Metallic armour are used when cables have to be installed direct buried, or if mechanical protection is required.

Following points must be considered:

• Required tensile load
• Expected pressure on cable during service
• Protection against rodent
• Protection against accidental damage
• Minimum required bending radius.

SWA: Single Galvanized Steel Wire Armour, with diameters according to relevant standards, coverage min. 90%. This armour assures a very good mechanical protection and tensile strength. An additional counterspiral tape increases solidity, if required.

STA: Double Galvanized Steel Tape Armour, composed by two tapes with overlapped edge; thickness of each tape: 0.20 – 0.30 – 0.40 mm, according to cable diameter.
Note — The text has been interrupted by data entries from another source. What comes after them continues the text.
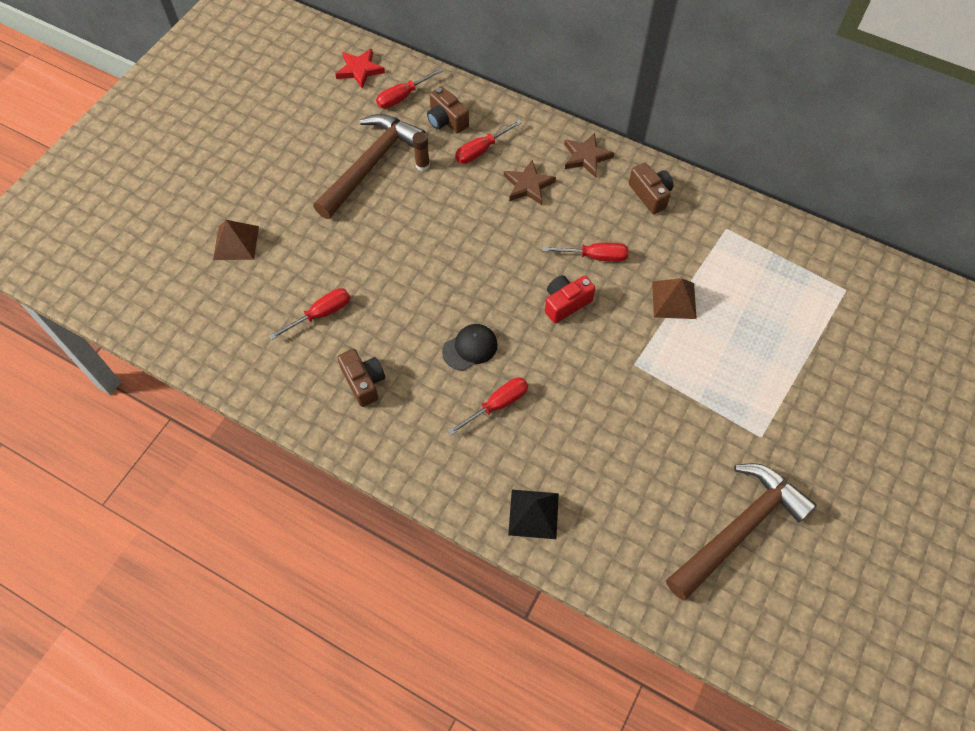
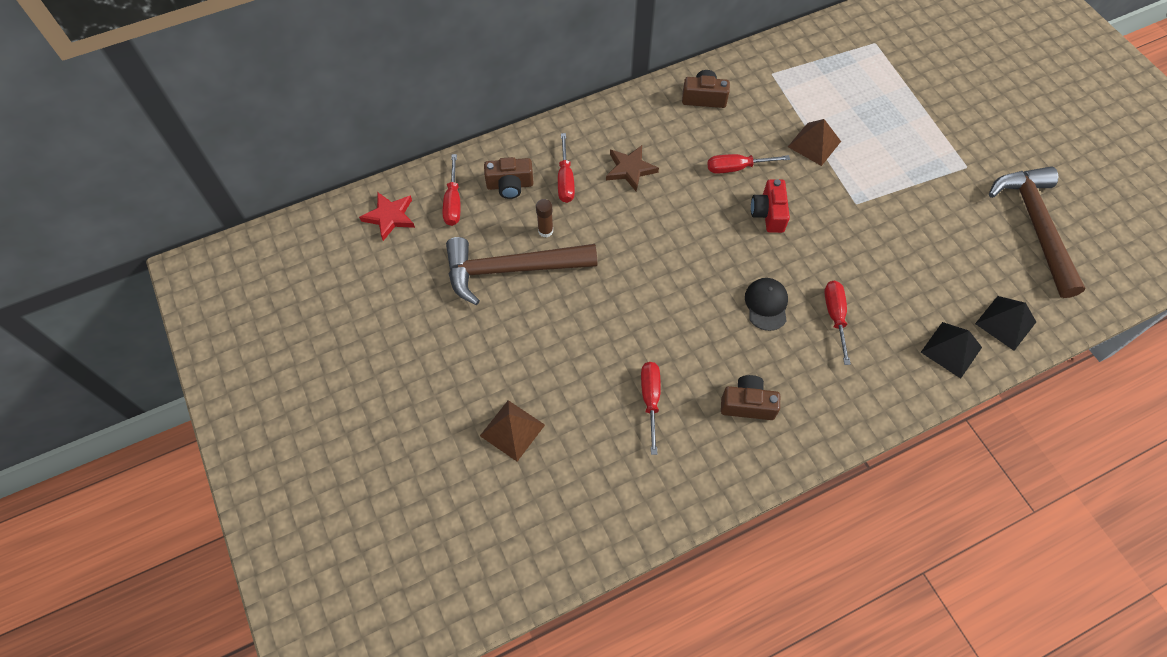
camera: 55 degrees left, 0 degrees up
brown hammer [313,114,426,219] -> brown hammer turned 75 degrees counterclockwise [446,237,597,305]
red screwdriver [542,243,629,262] -> red screwdriver turned 135 degrees counterclockwise [707,154,790,174]
brown star [564,133,614,178] -> none
none -> black pyramid [975,296,1036,351]

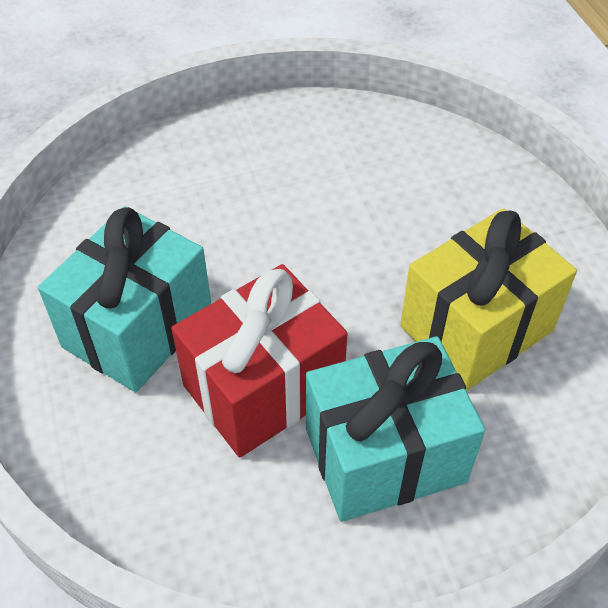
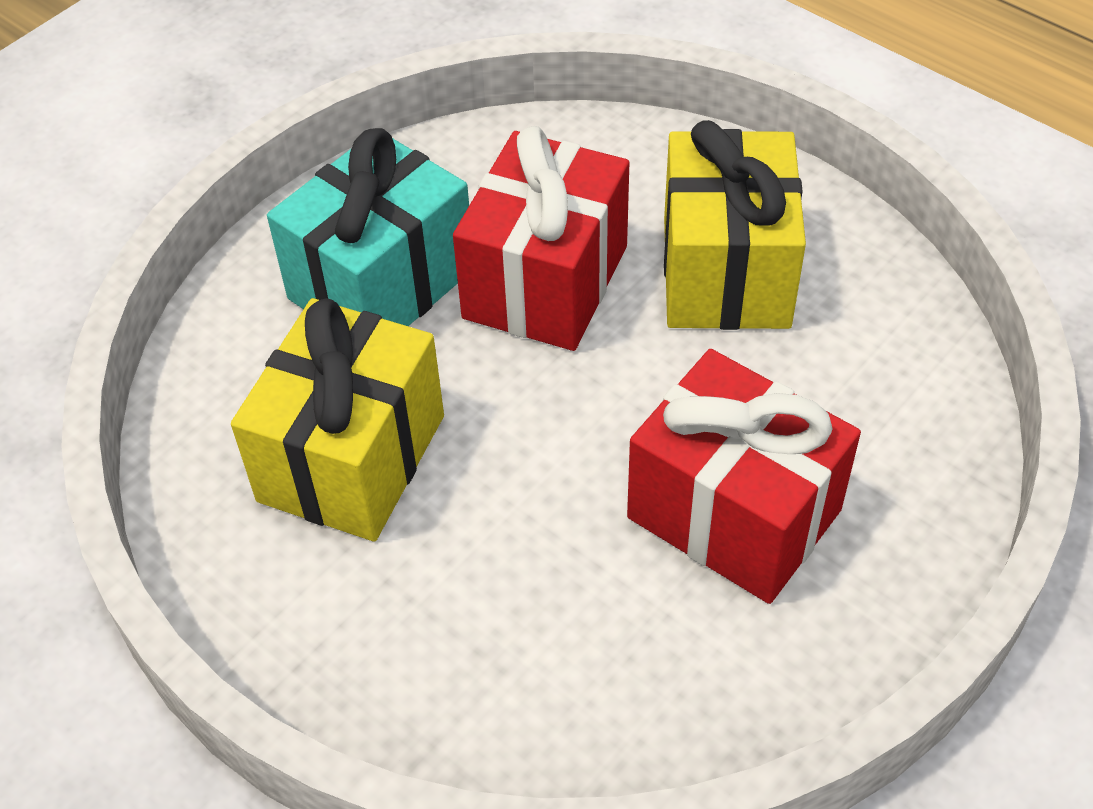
camera: 150 degrees right, 0 degrees up
turquoise gift [38,206,211,393] -> yellow gift [664,120,806,330]
none -> red gift [627,349,861,604]

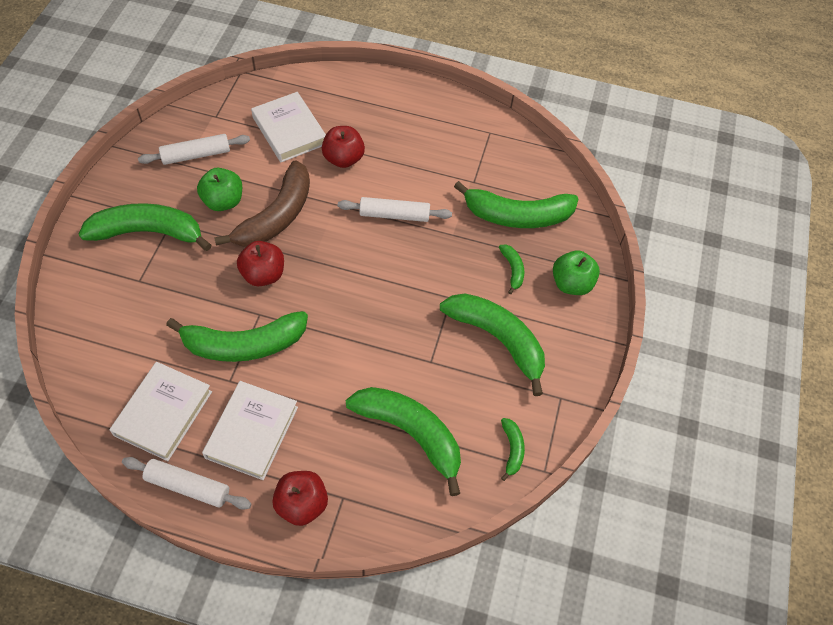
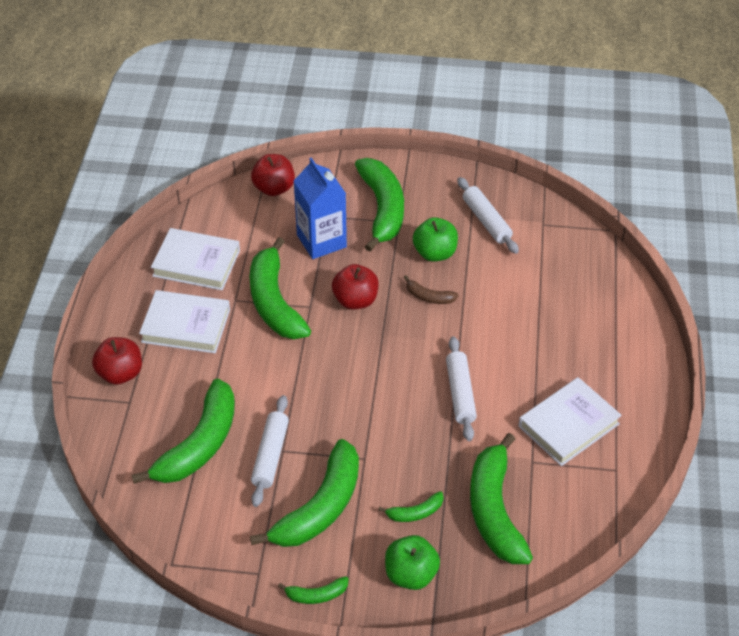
camera: 85 degrees right, 10 degrees down
white rolling pin [122,457,251,510] -> white rolling pin moved to [251,395,289,507]
brown banana [214,160,310,247] -> brown banana [404,275,459,304], size x0.45
white book [251,92,326,162] -> white book moved to [519,377,622,466]
red apple [322,126,365,168] -> red apple moved to [251,154,295,196]
green banana [501,418,525,481] -> green banana moved to [278,576,349,604]
none -> blue carton [294,158,347,259]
It grants a coverage > 100%. Very good crush resistance, but fair tensile strength.

Brass tape of minimum thickness 0.075 mm can be used for special applications.

SWB: Galvanized Steel Wire Braid Armour, diameter of wire: 0.20 – 0.25 – 0.30 – 0.40 mm, with coverage of > 80%. It assures a good mechanical resistance, allowing a lower bending radius compared to other armour. It is preferable when there is movement or vibration.

For special application is possible to use stainless steel, tinned copper or special alloy wires.

Outer Sheath

Many compounds can be used as internal/external protection of cables. Working condition need to be considered for the right choice.

PVC, PE and LSFOH are the most popular materials, but we have to consider that different grades are available to meet specific working conditions.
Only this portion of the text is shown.